Data to examine:

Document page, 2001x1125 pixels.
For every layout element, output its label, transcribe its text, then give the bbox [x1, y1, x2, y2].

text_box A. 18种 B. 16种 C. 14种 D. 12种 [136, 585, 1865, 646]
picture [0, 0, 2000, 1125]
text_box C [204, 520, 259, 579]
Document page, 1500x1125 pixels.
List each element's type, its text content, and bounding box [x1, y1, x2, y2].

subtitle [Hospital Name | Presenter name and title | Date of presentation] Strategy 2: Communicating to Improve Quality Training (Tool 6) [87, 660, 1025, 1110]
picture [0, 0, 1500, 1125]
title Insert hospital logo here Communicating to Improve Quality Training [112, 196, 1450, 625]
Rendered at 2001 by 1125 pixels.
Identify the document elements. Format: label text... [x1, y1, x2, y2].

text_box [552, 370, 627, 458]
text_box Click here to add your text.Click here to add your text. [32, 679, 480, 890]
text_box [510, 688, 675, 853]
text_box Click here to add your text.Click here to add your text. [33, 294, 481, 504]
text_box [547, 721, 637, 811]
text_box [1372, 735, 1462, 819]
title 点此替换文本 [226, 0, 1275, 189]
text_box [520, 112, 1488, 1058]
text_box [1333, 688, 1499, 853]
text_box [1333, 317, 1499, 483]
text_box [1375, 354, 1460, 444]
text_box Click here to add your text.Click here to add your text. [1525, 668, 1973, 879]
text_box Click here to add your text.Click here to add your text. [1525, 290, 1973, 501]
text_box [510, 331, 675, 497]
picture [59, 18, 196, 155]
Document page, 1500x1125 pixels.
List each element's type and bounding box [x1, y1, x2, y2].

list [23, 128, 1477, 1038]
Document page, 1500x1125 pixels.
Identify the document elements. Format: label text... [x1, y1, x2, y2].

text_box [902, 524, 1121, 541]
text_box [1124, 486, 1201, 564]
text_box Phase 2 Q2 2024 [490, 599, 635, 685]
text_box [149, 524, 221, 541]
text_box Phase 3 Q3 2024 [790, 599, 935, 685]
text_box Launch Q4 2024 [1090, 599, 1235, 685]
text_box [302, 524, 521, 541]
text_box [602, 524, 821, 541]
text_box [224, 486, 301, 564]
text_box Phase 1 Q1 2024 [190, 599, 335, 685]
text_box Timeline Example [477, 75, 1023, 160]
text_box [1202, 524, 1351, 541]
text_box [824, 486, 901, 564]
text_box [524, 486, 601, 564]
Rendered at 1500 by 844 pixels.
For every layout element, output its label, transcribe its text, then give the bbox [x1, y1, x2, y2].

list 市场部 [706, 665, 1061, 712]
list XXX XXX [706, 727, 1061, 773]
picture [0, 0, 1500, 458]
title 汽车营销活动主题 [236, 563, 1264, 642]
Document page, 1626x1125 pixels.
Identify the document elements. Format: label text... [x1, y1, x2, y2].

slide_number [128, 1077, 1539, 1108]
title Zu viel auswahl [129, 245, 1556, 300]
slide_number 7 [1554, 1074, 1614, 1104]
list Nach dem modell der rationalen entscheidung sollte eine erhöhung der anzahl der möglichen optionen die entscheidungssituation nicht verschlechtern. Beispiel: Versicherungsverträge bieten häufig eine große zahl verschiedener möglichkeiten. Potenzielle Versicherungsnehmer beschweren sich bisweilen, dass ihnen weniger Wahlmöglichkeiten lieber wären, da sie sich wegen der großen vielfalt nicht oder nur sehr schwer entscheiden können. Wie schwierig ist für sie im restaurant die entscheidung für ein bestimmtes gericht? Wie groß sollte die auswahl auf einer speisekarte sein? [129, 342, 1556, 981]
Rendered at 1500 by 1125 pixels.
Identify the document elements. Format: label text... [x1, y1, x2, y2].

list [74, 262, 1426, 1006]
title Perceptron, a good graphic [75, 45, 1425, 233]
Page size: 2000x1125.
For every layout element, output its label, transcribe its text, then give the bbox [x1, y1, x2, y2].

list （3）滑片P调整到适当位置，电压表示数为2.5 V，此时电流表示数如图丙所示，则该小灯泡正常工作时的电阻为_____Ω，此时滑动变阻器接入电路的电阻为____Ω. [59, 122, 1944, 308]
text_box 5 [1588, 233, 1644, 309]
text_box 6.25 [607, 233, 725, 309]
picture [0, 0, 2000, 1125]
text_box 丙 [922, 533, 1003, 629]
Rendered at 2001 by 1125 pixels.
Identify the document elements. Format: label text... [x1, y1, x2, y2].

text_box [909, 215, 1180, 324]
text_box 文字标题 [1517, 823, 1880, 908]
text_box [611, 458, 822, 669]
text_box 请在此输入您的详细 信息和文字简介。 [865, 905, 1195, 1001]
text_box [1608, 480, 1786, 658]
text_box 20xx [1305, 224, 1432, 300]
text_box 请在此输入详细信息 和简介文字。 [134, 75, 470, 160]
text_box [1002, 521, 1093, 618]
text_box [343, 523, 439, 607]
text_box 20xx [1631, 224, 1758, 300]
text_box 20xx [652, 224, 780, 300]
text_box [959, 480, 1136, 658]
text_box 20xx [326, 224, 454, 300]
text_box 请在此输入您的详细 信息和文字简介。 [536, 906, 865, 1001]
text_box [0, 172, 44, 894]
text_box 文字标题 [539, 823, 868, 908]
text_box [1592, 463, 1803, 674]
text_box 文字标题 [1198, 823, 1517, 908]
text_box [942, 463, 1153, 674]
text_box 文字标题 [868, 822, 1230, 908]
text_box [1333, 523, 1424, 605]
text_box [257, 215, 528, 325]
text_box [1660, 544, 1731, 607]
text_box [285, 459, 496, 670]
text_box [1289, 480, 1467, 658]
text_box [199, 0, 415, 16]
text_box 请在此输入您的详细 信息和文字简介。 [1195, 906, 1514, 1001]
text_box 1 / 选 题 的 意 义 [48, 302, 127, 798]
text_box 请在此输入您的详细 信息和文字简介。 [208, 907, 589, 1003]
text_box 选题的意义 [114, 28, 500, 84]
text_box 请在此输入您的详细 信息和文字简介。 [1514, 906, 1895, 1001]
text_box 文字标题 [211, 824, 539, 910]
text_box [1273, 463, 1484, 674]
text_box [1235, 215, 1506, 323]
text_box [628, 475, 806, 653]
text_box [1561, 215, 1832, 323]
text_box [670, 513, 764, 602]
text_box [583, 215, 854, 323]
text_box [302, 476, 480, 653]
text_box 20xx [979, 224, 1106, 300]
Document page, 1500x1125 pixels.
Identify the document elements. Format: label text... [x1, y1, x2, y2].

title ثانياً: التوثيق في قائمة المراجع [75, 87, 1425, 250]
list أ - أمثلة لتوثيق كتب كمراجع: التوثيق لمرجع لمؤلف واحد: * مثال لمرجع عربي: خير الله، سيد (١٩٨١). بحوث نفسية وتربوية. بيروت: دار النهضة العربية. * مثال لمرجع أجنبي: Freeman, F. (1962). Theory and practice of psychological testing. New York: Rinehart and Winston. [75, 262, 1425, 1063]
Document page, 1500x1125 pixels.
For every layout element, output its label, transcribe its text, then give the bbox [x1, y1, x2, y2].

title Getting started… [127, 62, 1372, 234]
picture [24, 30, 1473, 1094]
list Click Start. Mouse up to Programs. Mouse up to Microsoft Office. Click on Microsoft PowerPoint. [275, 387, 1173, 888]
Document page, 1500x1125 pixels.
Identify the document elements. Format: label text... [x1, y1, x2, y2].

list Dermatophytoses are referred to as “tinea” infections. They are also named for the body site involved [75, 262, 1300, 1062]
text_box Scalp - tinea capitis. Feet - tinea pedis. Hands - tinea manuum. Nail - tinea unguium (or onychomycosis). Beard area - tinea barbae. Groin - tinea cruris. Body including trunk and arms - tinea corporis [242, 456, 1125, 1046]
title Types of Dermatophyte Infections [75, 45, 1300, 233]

Exercise directions: Repeat the entries exactly, all of them.

Solution for this problem:
Document page, 2001x1125 pixels.
For every layout element, output its label, transcribe its text, then give the bbox [x1, y1, x2, y2].

text_box A. 18种 B. 16种 C. 14种 D. 12种 [136, 585, 1865, 646]
picture [0, 0, 2000, 1125]
text_box C [204, 520, 259, 579]
Document page, 1500x1125 pixels.
List each element's type, its text content, and bounding box [x1, y1, x2, y2].

subtitle [Hospital Name | Presenter name and title | Date of presentation] Strategy 2: Communicating to Improve Quality Training (Tool 6) [87, 660, 1025, 1110]
picture [0, 0, 1500, 1125]
title Insert hospital logo here Communicating to Improve Quality Training [112, 196, 1450, 625]
Rendered at 2001 by 1125 pixels.
Identify the document elements. Format: label text... [x1, y1, x2, y2].

text_box [552, 370, 627, 458]
text_box Click here to add your text.Click here to add your text. [32, 679, 480, 890]
text_box [510, 688, 675, 853]
text_box Click here to add your text.Click here to add your text. [33, 294, 481, 504]
text_box [547, 721, 637, 811]
text_box [1372, 735, 1462, 819]
title 点此替换文本 [226, 0, 1275, 189]
text_box [520, 112, 1488, 1058]
text_box [1333, 688, 1499, 853]
text_box [1333, 317, 1499, 483]
text_box [1375, 354, 1460, 444]
text_box Click here to add your text.Click here to add your text. [1525, 668, 1973, 879]
text_box Click here to add your text.Click here to add your text. [1525, 290, 1973, 501]
text_box [510, 331, 675, 497]
picture [59, 18, 196, 155]
Document page, 1500x1125 pixels.
List each element's type and bounding box [x1, y1, x2, y2].

list [23, 128, 1477, 1038]
Document page, 1500x1125 pixels.
Identify the document elements. Format: label text... [x1, y1, x2, y2].

text_box [902, 524, 1121, 541]
text_box [1124, 486, 1201, 564]
text_box Phase 2 Q2 2024 [490, 599, 635, 685]
text_box [149, 524, 221, 541]
text_box Phase 3 Q3 2024 [790, 599, 935, 685]
text_box Launch Q4 2024 [1090, 599, 1235, 685]
text_box [302, 524, 521, 541]
text_box [602, 524, 821, 541]
text_box [224, 486, 301, 564]
text_box Phase 1 Q1 2024 [190, 599, 335, 685]
text_box Timeline Example [477, 75, 1023, 160]
text_box [1202, 524, 1351, 541]
text_box [824, 486, 901, 564]
text_box [524, 486, 601, 564]
Rendered at 1500 by 844 pixels.
For every layout element, output its label, transcribe its text, then give the bbox [x1, y1, x2, y2].

list 市场部 [706, 665, 1061, 712]
list XXX XXX [706, 727, 1061, 773]
picture [0, 0, 1500, 458]
title 汽车营销活动主题 [236, 563, 1264, 642]
Document page, 1626x1125 pixels.
Identify the document elements. Format: label text... [x1, y1, x2, y2].

slide_number [128, 1077, 1539, 1108]
title Zu viel auswahl [129, 245, 1556, 300]
slide_number 7 [1554, 1074, 1614, 1104]
list Nach dem modell der rationalen entscheidung sollte eine erhöhung der anzahl der möglichen optionen die entscheidungssituation nicht verschlechtern. Beispiel: Versicherungsverträge bieten häufig eine große zahl verschiedener möglichkeiten. Potenzielle Versicherungsnehmer beschweren sich bisweilen, dass ihnen weniger Wahlmöglichkeiten lieber wären, da sie sich wegen der großen vielfalt nicht oder nur sehr schwer entscheiden können. Wie schwierig ist für sie im restaurant die entscheidung für ein bestimmtes gericht? Wie groß sollte die auswahl auf einer speisekarte sein? [129, 342, 1556, 981]
Rendered at 1500 by 1125 pixels.
Identify the document elements. Format: label text... [x1, y1, x2, y2].

list [74, 262, 1426, 1006]
title Perceptron, a good graphic [75, 45, 1425, 233]
Page size: 2000x1125.
For every layout element, output its label, transcribe its text, then give the bbox [x1, y1, x2, y2].

list （3）滑片P调整到适当位置，电压表示数为2.5 V，此时电流表示数如图丙所示，则该小灯泡正常工作时的电阻为_____Ω，此时滑动变阻器接入电路的电阻为____Ω. [59, 122, 1944, 308]
text_box 5 [1588, 233, 1644, 309]
text_box 6.25 [607, 233, 725, 309]
picture [0, 0, 2000, 1125]
text_box 丙 [922, 533, 1003, 629]
Rendered at 2001 by 1125 pixels.
Identify the document elements. Format: label text... [x1, y1, x2, y2].

text_box [909, 215, 1180, 324]
text_box 文字标题 [1517, 823, 1880, 908]
text_box [611, 458, 822, 669]
text_box 请在此输入您的详细 信息和文字简介。 [865, 905, 1195, 1001]
text_box [1608, 480, 1786, 658]
text_box 20xx [1305, 224, 1432, 300]
text_box 请在此输入详细信息 和简介文字。 [134, 75, 470, 160]
text_box [1002, 521, 1093, 618]
text_box [343, 523, 439, 607]
text_box 20xx [1631, 224, 1758, 300]
text_box 20xx [652, 224, 780, 300]
text_box [959, 480, 1136, 658]
text_box 20xx [326, 224, 454, 300]
text_box 请在此输入您的详细 信息和文字简介。 [536, 906, 865, 1001]
text_box [0, 172, 44, 894]
text_box 文字标题 [539, 823, 868, 908]
text_box [1592, 463, 1803, 674]
text_box 文字标题 [1198, 823, 1517, 908]
text_box [942, 463, 1153, 674]
text_box 文字标题 [868, 822, 1230, 908]
text_box [1333, 523, 1424, 605]
text_box [257, 215, 528, 325]
text_box [1660, 544, 1731, 607]
text_box [285, 459, 496, 670]
text_box [1289, 480, 1467, 658]
text_box [199, 0, 415, 16]
text_box 请在此输入您的详细 信息和文字简介。 [1195, 906, 1514, 1001]
text_box 1 / 选 题 的 意 义 [48, 302, 127, 798]
text_box 请在此输入您的详细 信息和文字简介。 [208, 907, 589, 1003]
text_box 选题的意义 [114, 28, 500, 84]
text_box 请在此输入您的详细 信息和文字简介。 [1514, 906, 1895, 1001]
text_box 文字标题 [211, 824, 539, 910]
text_box [1273, 463, 1484, 674]
text_box [1235, 215, 1506, 323]
text_box [628, 475, 806, 653]
text_box [1561, 215, 1832, 323]
text_box [670, 513, 764, 602]
text_box [583, 215, 854, 323]
text_box [302, 476, 480, 653]
text_box 20xx [979, 224, 1106, 300]
Document page, 1500x1125 pixels.
Identify the document elements. Format: label text... [x1, y1, x2, y2].

title ثانياً: التوثيق في قائمة المراجع [75, 87, 1425, 250]
list أ - أمثلة لتوثيق كتب كمراجع: التوثيق لمرجع لمؤلف واحد: * مثال لمرجع عربي: خير الله، سيد (١٩٨١). بحوث نفسية وتربوية. بيروت: دار النهضة العربية. * مثال لمرجع أجنبي: Freeman, F. (1962). Theory and practice of psychological testing. New York: Rinehart and Winston. [75, 262, 1425, 1063]
Document page, 1500x1125 pixels.
For every layout element, output its label, transcribe its text, then give the bbox [x1, y1, x2, y2].

title Getting started… [127, 62, 1372, 234]
picture [24, 30, 1473, 1094]
list Click Start. Mouse up to Programs. Mouse up to Microsoft Office. Click on Microsoft PowerPoint. [275, 387, 1173, 888]
Document page, 1500x1125 pixels.
Identify the document elements. Format: label text... [x1, y1, x2, y2].

list Dermatophytoses are referred to as “tinea” infections. They are also named for the body site involved [75, 262, 1300, 1062]
text_box Scalp - tinea capitis. Feet - tinea pedis. Hands - tinea manuum. Nail - tinea unguium (or onychomycosis). Beard area - tinea barbae. Groin - tinea cruris. Body including trunk and arms - tinea corporis [242, 456, 1125, 1046]
title Types of Dermatophyte Infections [75, 45, 1300, 233]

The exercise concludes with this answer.